In part one of this two-part series, the Jacksonville construction attorneys at Cotney Construction Law discussed the importance of enforcing company policies regarding personal conduct. We defined various types of offensive language and emphasized the importance of establishing and executing a zero-tolerance policy for workplace conduct in the age of #MeToo. Now, we will explore this issue more deeply while proposing practical solutions for limiting lewd language on your project sites.
Your Firm’s Reputation is On the Line
If someone makes a claim against you or one of your employees, it reflects poorly on your firm’s reputation. Whether this claim holds water or not, the initial hit to your reputation can stagger your business. The first thing you’ll notice is your professional peers distancing themselves from your business. Soon after, you may lose contact with your clients. All of this can happen before a verdict is even reached. The highly publicized nature of #MeToo-related incidents means that once the news about misconduct in your workplace breaks, it’s often too late to repair the damage. If an alleged incident involves an inappropriate physical interaction, your best course of action is to conduct a thorough investigation. At the conclusion of your investigation, if the allegations are determined to be accurate, you should terminate the employee.

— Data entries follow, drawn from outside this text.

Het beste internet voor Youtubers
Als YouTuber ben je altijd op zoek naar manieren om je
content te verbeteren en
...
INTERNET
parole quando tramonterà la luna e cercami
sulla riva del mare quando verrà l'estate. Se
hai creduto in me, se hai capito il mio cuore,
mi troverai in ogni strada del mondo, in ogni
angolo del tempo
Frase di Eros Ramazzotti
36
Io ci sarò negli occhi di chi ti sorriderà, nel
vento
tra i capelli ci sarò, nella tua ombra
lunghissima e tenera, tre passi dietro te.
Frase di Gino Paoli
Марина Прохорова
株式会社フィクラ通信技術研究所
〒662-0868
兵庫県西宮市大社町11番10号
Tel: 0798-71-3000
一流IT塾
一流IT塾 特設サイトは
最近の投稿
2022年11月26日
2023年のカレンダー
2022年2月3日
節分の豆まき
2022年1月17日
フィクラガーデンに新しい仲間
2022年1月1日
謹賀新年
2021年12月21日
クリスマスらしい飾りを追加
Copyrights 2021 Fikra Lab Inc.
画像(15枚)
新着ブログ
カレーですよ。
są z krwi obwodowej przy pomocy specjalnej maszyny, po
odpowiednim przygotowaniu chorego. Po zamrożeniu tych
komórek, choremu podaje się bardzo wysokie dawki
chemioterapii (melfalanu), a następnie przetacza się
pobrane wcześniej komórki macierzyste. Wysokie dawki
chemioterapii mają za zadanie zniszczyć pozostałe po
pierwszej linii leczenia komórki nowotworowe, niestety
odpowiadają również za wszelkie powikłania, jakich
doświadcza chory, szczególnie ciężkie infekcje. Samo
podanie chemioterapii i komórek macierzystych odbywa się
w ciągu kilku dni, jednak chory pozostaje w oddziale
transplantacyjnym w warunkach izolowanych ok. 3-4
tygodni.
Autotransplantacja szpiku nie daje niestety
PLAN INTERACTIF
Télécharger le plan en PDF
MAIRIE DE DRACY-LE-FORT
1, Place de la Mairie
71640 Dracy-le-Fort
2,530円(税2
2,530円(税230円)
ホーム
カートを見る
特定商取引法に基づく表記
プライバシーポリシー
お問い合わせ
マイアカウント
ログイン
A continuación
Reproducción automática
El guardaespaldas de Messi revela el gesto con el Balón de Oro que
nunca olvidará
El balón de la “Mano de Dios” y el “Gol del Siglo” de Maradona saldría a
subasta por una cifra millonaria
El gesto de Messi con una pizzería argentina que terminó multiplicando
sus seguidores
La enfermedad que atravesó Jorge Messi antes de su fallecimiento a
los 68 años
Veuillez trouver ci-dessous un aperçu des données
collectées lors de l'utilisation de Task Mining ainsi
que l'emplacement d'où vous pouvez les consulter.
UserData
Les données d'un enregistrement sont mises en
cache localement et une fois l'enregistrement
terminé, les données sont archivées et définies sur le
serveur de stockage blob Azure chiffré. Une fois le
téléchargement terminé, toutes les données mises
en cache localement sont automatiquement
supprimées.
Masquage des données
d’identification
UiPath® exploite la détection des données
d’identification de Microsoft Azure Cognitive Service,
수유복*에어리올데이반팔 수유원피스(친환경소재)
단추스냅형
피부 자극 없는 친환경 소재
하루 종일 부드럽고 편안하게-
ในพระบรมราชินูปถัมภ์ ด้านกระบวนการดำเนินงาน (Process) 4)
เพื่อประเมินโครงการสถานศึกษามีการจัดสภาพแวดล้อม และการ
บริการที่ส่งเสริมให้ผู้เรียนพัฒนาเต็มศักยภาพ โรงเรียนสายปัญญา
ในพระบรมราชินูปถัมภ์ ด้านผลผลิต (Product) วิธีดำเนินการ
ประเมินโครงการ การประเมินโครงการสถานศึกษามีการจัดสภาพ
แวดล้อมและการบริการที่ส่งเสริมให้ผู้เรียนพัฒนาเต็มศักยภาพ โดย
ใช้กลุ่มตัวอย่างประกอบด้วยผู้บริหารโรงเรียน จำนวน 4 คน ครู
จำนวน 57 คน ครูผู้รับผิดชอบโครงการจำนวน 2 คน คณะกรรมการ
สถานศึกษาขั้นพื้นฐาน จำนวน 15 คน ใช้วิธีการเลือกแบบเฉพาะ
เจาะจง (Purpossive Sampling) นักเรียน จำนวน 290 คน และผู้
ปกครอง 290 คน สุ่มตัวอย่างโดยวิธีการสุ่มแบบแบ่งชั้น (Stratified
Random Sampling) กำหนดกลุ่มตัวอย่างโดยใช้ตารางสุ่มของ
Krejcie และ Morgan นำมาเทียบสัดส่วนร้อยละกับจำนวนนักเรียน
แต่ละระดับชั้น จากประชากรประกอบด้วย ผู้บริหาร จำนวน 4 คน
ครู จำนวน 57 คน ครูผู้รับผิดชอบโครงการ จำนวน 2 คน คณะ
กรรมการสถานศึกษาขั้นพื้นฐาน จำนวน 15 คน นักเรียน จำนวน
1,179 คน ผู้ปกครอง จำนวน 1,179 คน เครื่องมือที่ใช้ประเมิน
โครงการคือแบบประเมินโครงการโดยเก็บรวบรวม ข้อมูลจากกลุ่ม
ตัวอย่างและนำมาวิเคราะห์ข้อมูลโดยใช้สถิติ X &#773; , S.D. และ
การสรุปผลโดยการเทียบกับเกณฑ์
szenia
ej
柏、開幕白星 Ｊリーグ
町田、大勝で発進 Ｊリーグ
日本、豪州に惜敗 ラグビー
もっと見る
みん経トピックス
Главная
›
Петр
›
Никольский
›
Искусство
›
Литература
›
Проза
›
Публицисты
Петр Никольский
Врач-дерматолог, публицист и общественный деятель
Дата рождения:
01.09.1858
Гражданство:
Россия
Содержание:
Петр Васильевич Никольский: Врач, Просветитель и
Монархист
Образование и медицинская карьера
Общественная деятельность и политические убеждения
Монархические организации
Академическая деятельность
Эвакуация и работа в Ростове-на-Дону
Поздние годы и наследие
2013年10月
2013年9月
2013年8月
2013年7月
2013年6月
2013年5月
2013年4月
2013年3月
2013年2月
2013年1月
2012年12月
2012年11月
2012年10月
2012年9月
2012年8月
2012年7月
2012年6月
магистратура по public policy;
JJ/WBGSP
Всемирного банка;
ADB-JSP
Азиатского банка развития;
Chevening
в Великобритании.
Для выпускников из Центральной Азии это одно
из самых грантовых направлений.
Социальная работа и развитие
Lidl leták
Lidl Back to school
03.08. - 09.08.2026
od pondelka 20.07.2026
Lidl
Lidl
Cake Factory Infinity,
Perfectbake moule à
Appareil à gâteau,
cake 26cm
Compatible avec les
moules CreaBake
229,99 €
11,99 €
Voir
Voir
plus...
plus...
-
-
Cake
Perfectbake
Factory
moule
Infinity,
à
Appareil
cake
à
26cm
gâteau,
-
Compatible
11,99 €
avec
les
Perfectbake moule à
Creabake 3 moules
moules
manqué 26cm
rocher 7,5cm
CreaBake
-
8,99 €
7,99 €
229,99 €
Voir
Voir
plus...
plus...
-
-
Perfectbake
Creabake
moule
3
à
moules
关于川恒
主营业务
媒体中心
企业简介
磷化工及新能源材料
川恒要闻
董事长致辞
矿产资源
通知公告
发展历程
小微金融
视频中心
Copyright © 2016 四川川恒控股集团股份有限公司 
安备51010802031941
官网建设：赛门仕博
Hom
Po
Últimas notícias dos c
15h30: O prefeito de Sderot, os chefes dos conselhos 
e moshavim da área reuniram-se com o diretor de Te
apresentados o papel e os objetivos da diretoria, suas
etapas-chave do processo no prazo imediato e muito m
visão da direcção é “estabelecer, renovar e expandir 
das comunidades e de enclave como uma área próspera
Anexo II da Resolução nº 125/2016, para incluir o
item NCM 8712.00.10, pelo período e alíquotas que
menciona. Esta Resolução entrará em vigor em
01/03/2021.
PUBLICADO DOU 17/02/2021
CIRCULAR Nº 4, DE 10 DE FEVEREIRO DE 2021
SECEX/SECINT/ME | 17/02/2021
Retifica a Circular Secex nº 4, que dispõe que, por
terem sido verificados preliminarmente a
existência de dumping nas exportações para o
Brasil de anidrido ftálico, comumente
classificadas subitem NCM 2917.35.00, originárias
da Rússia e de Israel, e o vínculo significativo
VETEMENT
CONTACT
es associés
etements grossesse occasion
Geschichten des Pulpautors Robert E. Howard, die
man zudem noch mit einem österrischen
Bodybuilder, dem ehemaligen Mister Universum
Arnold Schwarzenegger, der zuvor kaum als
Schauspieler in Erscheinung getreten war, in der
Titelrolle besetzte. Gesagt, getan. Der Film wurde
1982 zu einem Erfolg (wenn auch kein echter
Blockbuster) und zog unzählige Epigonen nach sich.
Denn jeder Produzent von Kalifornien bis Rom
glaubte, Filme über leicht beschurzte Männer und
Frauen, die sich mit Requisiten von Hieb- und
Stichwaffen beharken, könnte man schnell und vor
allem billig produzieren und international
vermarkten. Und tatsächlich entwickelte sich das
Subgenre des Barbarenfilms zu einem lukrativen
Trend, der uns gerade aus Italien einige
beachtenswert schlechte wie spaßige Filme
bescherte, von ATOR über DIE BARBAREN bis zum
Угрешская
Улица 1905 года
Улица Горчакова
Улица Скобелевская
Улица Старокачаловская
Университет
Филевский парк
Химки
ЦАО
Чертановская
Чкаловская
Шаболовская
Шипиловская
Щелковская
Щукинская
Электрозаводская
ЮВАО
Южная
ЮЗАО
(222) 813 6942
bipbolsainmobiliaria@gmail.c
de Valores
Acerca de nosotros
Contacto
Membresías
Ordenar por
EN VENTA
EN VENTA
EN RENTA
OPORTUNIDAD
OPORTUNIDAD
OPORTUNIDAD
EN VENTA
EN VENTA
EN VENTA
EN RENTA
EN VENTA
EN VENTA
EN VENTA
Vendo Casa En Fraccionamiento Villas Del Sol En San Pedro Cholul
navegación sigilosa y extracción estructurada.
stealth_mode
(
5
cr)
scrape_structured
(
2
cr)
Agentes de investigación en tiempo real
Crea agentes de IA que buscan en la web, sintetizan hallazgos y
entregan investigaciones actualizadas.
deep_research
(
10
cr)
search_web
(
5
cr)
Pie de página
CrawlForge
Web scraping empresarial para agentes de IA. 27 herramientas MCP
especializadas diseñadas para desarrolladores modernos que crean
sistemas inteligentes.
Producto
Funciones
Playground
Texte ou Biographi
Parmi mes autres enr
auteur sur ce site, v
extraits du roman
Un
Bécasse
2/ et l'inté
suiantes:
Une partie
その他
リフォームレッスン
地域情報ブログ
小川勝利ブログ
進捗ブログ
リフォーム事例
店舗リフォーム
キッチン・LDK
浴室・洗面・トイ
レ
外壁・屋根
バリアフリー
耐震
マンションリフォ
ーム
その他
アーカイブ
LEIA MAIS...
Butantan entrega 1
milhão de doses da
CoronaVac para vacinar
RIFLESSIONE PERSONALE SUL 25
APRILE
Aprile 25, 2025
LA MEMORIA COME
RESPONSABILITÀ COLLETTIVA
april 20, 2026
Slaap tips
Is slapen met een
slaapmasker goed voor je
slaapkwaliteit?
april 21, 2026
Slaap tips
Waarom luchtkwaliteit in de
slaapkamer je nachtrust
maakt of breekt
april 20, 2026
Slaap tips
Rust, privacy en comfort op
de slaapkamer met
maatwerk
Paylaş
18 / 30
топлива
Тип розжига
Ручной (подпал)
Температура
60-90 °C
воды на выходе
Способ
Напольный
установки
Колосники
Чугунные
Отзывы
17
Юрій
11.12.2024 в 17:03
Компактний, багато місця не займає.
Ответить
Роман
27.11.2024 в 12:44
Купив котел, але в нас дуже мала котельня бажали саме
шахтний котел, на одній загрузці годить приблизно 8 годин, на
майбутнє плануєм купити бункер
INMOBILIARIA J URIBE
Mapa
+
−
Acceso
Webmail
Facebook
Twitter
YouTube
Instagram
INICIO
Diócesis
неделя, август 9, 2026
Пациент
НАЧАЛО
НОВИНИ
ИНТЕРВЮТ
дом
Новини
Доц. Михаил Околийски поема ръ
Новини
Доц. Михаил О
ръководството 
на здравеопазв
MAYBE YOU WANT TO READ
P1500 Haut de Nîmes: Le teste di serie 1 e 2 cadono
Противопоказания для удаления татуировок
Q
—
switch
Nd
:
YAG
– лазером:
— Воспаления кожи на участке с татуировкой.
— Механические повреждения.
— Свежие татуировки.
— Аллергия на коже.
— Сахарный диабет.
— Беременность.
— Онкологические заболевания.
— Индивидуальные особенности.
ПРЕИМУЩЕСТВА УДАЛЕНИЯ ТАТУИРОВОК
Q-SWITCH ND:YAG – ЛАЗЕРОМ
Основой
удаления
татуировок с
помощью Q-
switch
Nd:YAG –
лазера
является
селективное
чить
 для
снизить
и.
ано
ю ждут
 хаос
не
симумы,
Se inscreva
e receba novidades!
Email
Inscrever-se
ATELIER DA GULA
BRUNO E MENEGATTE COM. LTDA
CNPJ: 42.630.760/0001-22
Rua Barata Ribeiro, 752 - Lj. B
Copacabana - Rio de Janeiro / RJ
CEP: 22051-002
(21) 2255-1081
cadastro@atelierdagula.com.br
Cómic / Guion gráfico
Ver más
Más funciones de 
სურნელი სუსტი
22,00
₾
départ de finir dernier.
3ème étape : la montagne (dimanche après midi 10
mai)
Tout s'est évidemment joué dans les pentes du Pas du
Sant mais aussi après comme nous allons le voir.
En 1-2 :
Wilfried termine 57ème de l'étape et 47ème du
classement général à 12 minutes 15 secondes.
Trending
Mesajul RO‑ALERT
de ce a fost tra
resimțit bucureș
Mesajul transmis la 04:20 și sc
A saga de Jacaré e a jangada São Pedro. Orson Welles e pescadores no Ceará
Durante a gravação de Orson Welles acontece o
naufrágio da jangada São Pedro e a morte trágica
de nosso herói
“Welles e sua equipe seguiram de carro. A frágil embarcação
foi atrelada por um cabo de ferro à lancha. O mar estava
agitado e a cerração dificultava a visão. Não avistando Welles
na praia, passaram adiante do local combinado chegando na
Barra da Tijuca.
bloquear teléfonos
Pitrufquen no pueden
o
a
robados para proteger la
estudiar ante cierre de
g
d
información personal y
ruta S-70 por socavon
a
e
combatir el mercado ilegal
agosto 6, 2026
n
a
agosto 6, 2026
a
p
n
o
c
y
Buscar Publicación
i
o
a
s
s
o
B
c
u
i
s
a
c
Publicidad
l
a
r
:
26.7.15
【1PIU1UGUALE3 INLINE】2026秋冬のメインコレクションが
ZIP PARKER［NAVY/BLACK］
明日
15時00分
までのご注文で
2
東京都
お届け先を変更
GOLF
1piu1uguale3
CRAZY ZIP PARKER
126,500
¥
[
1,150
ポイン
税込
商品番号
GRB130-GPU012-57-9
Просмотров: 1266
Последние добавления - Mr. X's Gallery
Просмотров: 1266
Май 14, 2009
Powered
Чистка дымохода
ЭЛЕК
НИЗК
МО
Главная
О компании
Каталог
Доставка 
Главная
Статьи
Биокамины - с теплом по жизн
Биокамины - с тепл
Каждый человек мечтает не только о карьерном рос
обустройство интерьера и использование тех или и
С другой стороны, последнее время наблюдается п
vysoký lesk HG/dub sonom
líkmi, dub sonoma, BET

Fixing the Problem of Lewd Language in the Workplace
Prepping your contracting firm for potential misconduct is one of the best ways to avoid the negative consequences of such a claim. The modern workplace is multicultural, multigenerational, and multilingual. Employers must develop a deep understanding of how these various groups can clash, as this is commonly the catalyst for workplace misconduct, especially involving lewd language. Different people have different ideas about what is appropriate and what is not, so it’s important to set a common standard for all employees to follow.
All expectations regarding workplace conduct, and the consequences associated with violating these expectations, should be clearly detailed in your employee handbook. If you want to ensure that your employee handbook is up to date and capable of protecting your interests, consult a Jacksonville construction attorney. An attorney can verify that your policies are clearly stated in plain language and contain definitions of what constitutes harassment and inappropriate language.
Another effective countermeasure that can be used to mitigate workplace misconduct involves retraining all supervisors and employees to instill a stronger focus on culling harassment. This involves teaching them to limit lewd language in the workplace and notifying them about the approved reporting methodologies for workplace misconduct. No worker should feel scared or ashamed to report a fellow coworker. Uncomfortable workers tend to be unproductive, so instituting an open-door policy is one way to ensure that all instances of misconduct are reported to a supervisor.
Disclaimer: The information contained in this article is for general educational information only. This information does not constitute legal advice, is not intended to constitute legal advice, nor should it be relied upon as legal advice for your specific factual pattern or situation.